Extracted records

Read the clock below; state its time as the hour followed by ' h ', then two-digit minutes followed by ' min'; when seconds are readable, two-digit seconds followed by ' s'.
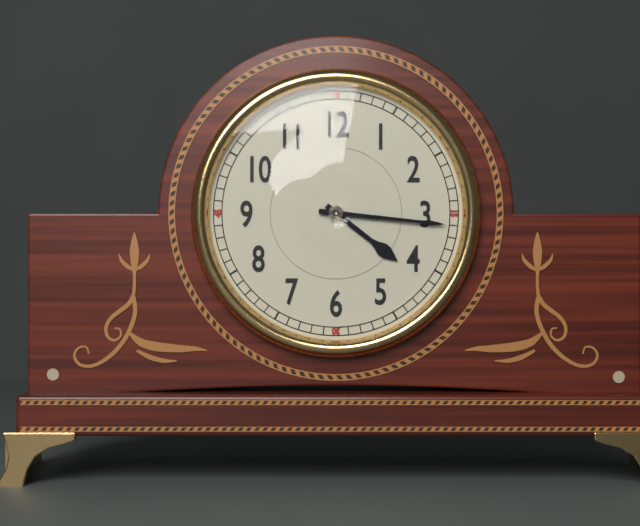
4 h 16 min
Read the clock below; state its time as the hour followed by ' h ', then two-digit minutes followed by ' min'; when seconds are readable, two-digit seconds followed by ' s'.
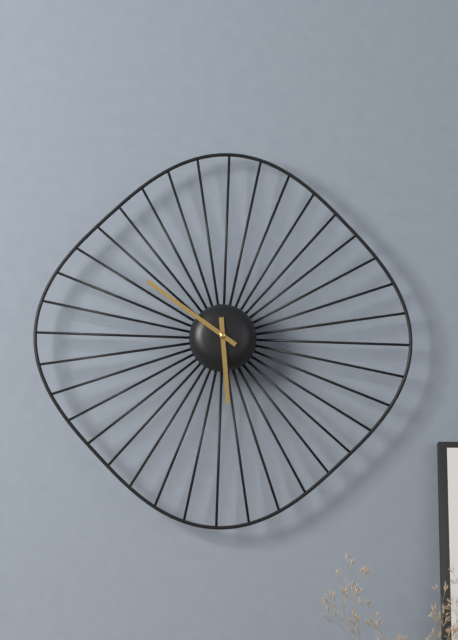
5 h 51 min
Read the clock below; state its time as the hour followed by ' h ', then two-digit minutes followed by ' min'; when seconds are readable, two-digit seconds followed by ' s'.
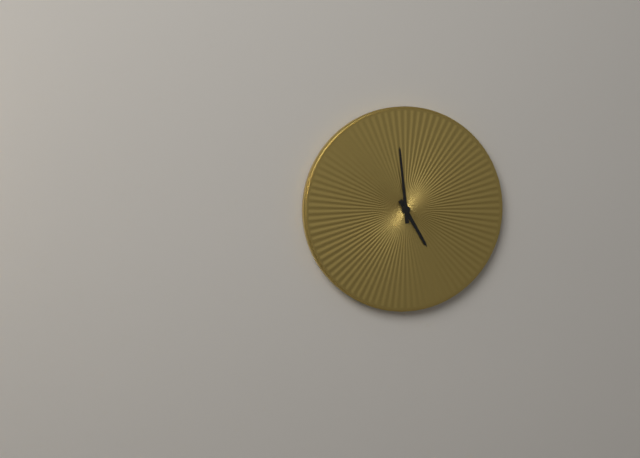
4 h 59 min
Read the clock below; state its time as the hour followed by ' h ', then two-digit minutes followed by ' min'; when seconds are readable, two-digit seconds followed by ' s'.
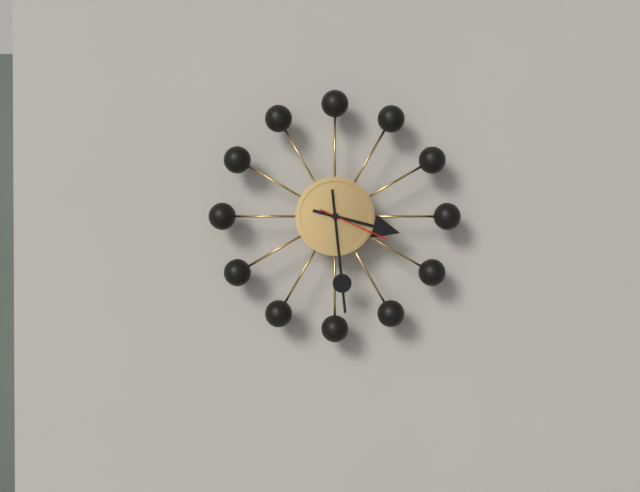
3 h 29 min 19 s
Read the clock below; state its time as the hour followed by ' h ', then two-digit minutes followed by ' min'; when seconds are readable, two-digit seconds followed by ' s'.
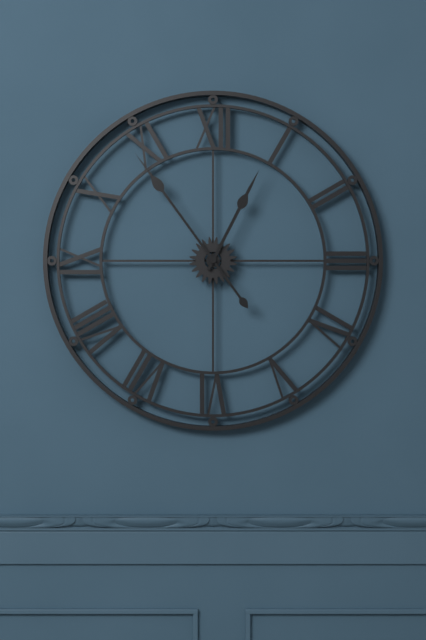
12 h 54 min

AIM OF THE TASK — Render all of the data above as a numbered list of its lines, omitting any blank lines. Leave the pictures out of the list.

TASK ANSWER —
1. Read the clock below; state its time as the hour followed by ' h ', then two-digit minutes followed by ' min'; when seconds are readable, two-digit seconds followed by ' s'.
2. 4 h 16 min
3. Read the clock below; state its time as the hour followed by ' h ', then two-digit minutes followed by ' min'; when seconds are readable, two-digit seconds followed by ' s'.
4. 5 h 51 min
5. Read the clock below; state its time as the hour followed by ' h ', then two-digit minutes followed by ' min'; when seconds are readable, two-digit seconds followed by ' s'.
6. 4 h 59 min
7. Read the clock below; state its time as the hour followed by ' h ', then two-digit minutes followed by ' min'; when seconds are readable, two-digit seconds followed by ' s'.
8. 3 h 29 min 19 s
9. Read the clock below; state its time as the hour followed by ' h ', then two-digit minutes followed by ' min'; when seconds are readable, two-digit seconds followed by ' s'.
10. 12 h 54 min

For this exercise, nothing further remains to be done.